All of this should have been done a long time ago by the established players in the industry. It sounded crazy to them, but really the cost of experimenting with re-entry should not have been much and AFAIK they never even tried.

3 comments

One big obstacle to established players was the fact that a lot of existing booster stages had been optimized in such a way that they simply could not survive atmospheric reentry, lateral stress, and could not land. Both major operational US rockets, Delta IV and Atlas V, have exterior insulation (which would burn away upon reentry), relatively thin walls (meaning they're not very strong against aerodynamic buffeting or fin torque), and single engines (meaning that it's very hard to throttle down to land). Adapting these rockets for reusability testing would have meant basically redesigning them from the ground up.
Probably more importantly, the idea of landing a rocket was basically impossible until computer control got good enough to handle the descent and landing.
For sure - but it's been good enough for a while. Consider the McDonnell Douglas DC-X in 1993: https://en.wikipedia.org/wiki/McDonnell_Douglas_DC-X
DC-XA set a height record of 10,000 feet, and pretty much goes straight up and down. So it proved out most of what Blue Origin's suborbital rocket does, and the last part of what SpaceX's first stage does, but not the re-entry burn and flying a cylinder stuff.
Soviet space shuttle Buran landed automatically from space in 1988 using Soviet-made hardware and software. So I very much doubt that using recent computer chips were essential to land the rocket.
> Adapting these rockets for reusability testing would have meant basically redesigning them from the ground up.

TASK SET:
**a)** Duplicate the rocket reusability discussion, everything from "Soviet space shuttle" down to "land the rocket.".
**b)** Pick up the rocket reusability discussion after its last line and keep it going.
The data after this discussion isn't needed for anything here.

GIVEN ENTRIES:

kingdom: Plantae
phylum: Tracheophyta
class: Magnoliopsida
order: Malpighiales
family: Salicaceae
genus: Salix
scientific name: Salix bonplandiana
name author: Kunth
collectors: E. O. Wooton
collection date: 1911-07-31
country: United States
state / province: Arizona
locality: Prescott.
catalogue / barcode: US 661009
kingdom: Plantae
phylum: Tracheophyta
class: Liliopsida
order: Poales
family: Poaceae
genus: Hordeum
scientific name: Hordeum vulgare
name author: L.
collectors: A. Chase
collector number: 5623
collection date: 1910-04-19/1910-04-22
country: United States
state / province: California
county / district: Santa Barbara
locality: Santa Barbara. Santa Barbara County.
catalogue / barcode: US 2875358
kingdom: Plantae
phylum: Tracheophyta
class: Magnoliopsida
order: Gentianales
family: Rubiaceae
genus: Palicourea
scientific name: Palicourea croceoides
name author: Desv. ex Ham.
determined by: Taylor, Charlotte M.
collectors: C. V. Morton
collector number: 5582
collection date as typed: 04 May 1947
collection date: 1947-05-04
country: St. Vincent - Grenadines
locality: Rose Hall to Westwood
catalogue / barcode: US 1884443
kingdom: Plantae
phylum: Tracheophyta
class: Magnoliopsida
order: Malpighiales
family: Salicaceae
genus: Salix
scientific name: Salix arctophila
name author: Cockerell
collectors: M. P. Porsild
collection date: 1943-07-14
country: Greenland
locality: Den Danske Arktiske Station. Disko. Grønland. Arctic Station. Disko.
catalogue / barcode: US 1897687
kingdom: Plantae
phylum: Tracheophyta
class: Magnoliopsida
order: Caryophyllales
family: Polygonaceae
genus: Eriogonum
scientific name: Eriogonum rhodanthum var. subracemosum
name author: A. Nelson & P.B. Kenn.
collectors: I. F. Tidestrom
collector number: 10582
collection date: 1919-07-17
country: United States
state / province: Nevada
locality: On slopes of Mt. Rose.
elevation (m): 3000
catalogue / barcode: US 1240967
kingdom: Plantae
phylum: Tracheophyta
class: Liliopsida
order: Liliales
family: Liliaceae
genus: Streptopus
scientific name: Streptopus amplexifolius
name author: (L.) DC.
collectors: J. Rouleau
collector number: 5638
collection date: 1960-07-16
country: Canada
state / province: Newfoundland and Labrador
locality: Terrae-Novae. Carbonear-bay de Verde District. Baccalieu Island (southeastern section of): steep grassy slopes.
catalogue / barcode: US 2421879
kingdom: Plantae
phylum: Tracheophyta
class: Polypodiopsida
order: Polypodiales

ANSWERS TO THE EXERCISES:
**a)**
Soviet space shuttle Buran landed automatically from space in 1988 using Soviet-made hardware and software. So I very much doubt that using recent computer chips were essential to land the rocket.

**b)**
And now they're going to have to do that anyway if they want to compete with SpaceX, so what the GP said is true, it's something established players should have done a long time ago, and they're going to be noncompetitive for a period of time as a result.

Correct - they just went down the wrong optimization road, so the incremental development program for Falcon 9 landing is nothing they could have replicated.
Yes, sure it was an impressive R&D program that piggy backed on their production runs.

But it was still an expensive program with Grasshopper test vehicles, lots of failed tests and a reduced capacity on the boosters. "Just a little extra fuel" is a great oversimplification, there's much more than that in doing an atmospheric re-entry.

But a marvelous program it has been and I look forward to seeing their future progress.

The real cost of the "extra fuel" was really in making the base rocket big enough to address the majority of the rocket without add-on boosters. Then you always have leftover fuel for more moderately sized satellites. And in terms of design simplicity that might have been worth while before considering reuse.